_Written exercise 1_
Does each statement agree with the restaurant review roundup below: (a) Wolfgang's Steakhouse is named for Wolfgang Puck, (b) Del Valle now has 12 formica tables, (c) Irma Verdejo does the cooking at Del Valle? Answer yes or no for each, quoting the words from the roundup that decide it.

_Source_
Today's review roundup includes: Wolfgang's Steakhouse, Del Valle, Seoul Soondae, 10 Pell Chinese Restaurant.
NYTimes Restaurants Frank Bruni gives Wolfgang's Steakhouse two stars (4 Park Avenue; 212-889-3369):
Wolfgang's does not refer to Wolfgang Puck but to Wolfgang Zwiener, who for many decades was the head waiter at Luger, the most celebrated steakhouse in New York City.
His long service there gave him some access to the Luger secrets for making beef taste so great. He and his co-owners, including one of his sons and two former Luger waiters, endeavor to replicate this process at Wolfgang's, where steaks hang in a dry-aging box in the basement for weeks, then are cooked under a high-temperature broiler that produces a deeply charred exterior.
As at Luger, the porterhouses at Wolfgang's are sized as Steak for Two, Three or Four and served on a tilted dish that lets blood and butter form a healthful dipping pool at one end. But Wolfgang's also tries to correct Luger's perceived inconveniences and limitations. It is simultaneously Luger-minus and Luger-plus, its sire's influence obvious in each deviation from, or genuflection before, the original.
RECOMMENDED DISHES Shrimp cocktail; Canadian bacon; steak for two, three or four; rib-eye steak; sirloin steak; grilled tuna; German potatoes; onion rings; creamed spinach; cheesecake.
NYTimes $25 and Under reviews Del Valle (665 10th Avenue; 212-262-5510):
The amenities of Del Valle, which transformed itself from a glorified deli into a modest restaurant in April, are few but appealing, especially in the impersonal wilds of Clinton. Irma Verdejo, who owns the place with her husband, Jesus, (he does the cooking), will beam at you if you order a house specialty like chicharrón, pork skin, braised in that great salsa verde. (She might beam at you anyway.) The place now has 12 scrubbed formica tables, and still sells both Mexican snacks and New York newspapers.
And it has a huge menu of simple, classic Mexican lunch-counter food, with a few real gems: the tacos, tortas (sandwiches) and the hard-to-find cemita, a sesame-seed roll stuffed with mild cheese, whole chipotle peppers, roast meat, avocado and papalo, an herb that tastes like the love child of cilantro and arugula.
Details bring flavors into focus at Del Valle. Pickled jalapeños and thin-sliced sweet onions on the tortas balance the richness of fillings like cecina, dried beef. Cinnamon, cumin, garlic and clove make carne enchilada, spiced pork, sing; the plain pork al pastor seems even plainer by contrast. The beef tongue in the tacos is braised until plush, perfect with a shower of crunchy raw onion and cilantro.

_Dataset content_
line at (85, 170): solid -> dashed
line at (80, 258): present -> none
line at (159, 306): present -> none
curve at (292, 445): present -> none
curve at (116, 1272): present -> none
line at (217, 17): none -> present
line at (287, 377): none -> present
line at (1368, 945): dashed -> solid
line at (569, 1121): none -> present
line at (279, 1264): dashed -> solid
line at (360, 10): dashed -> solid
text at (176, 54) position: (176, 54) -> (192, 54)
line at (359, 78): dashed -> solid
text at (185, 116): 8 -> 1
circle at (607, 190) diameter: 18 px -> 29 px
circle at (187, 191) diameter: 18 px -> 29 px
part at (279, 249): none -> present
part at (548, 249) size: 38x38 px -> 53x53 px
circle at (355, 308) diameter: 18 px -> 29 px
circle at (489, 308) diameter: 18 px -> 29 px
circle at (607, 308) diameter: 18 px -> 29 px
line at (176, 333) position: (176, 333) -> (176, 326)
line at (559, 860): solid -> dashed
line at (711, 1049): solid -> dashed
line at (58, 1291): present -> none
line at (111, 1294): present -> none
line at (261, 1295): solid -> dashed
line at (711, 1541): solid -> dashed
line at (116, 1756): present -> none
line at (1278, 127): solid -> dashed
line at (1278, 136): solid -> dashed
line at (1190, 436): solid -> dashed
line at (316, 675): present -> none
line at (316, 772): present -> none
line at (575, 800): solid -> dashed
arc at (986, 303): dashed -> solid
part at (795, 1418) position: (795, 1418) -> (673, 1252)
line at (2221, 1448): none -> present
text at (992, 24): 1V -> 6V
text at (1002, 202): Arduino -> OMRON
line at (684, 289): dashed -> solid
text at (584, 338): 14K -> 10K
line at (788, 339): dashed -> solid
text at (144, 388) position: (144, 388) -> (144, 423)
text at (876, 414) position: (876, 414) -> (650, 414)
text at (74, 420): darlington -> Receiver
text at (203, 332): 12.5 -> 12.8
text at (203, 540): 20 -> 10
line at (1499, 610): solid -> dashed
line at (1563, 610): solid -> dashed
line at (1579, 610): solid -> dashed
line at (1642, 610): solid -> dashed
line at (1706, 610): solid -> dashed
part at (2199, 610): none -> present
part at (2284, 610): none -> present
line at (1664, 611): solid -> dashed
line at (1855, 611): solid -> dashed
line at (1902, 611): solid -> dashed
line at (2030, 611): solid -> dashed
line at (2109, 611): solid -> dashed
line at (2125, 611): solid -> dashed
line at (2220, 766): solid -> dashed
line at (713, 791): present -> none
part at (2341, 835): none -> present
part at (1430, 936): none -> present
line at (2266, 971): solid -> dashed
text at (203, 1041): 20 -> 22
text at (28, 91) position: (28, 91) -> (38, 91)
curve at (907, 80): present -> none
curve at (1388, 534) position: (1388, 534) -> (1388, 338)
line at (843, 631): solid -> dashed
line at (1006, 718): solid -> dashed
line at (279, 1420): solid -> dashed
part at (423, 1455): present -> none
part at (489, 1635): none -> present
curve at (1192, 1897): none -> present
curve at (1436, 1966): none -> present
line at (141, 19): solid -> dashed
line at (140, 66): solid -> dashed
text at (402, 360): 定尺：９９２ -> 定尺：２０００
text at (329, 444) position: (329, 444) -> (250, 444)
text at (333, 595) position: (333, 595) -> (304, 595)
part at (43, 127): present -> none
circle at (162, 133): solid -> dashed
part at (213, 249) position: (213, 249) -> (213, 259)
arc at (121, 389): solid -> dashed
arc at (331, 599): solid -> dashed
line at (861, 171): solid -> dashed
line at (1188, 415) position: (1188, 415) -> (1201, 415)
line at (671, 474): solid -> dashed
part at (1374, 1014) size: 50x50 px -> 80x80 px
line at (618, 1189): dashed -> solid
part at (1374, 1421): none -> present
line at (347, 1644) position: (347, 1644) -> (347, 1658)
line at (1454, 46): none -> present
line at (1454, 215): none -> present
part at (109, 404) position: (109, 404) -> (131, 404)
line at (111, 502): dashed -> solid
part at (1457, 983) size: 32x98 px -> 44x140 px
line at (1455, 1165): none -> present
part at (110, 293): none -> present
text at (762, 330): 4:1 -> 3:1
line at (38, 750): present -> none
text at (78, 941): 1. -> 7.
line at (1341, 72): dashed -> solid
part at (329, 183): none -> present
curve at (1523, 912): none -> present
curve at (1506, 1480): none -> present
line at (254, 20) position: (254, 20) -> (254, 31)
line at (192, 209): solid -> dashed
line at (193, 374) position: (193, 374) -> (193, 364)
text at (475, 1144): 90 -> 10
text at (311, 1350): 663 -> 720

_Written exercise 2_
Can you give the part of the listing that runs from its first line through the line containing "line at (261, 1295): solid -> dashed" as a JSON list of strings, one string per line, with blank lines left out?

_Right answer 1_
(a) No: "Wolfgang's does not refer to Wolfgang Puck but to Wolfgang Zwiener"
(b) Yes: "The place now has 12 scrubbed formica tables"
(c) No: "Irma Verdejo, who owns the place with her husband, Jesus, (he does the cooking)"

_Right answer 2_
[
  "line at (85, 170): solid -> dashed",
  "line at (80, 258): present -> none",
  "line at (159, 306): present -> none",
  "curve at (292, 445): present -> none",
  "curve at (116, 1272): present -> none",
  "line at (217, 17): none -> present",
  "line at (287, 377): none -> present",
  "line at (1368, 945): dashed -> solid",
  "line at (569, 1121): none -> present",
  "line at (279, 1264): dashed -> solid",
  "line at (360, 10): dashed -> solid",
  "text at (176, 54) position: (176, 54) -> (192, 54)",
  "line at (359, 78): dashed -> solid",
  "text at (185, 116): 8 -> 1",
  "circle at (607, 190) diameter: 18 px -> 29 px",
  "circle at (187, 191) diameter: 18 px -> 29 px",
  "part at (279, 249): none -> present",
  "part at (548, 249) size: 38x38 px -> 53x53 px",
  "circle at (355, 308) diameter: 18 px -> 29 px",
  "circle at (489, 308) diameter: 18 px -> 29 px",
  "circle at (607, 308) diameter: 18 px -> 29 px",
  "line at (176, 333) position: (176, 333) -> (176, 326)",
  "line at (559, 860): solid -> dashed",
  "line at (711, 1049): solid -> dashed",
  "line at (58, 1291): present -> none",
  "line at (111, 1294): present -> none",
  "line at (261, 1295): solid -> dashed"
]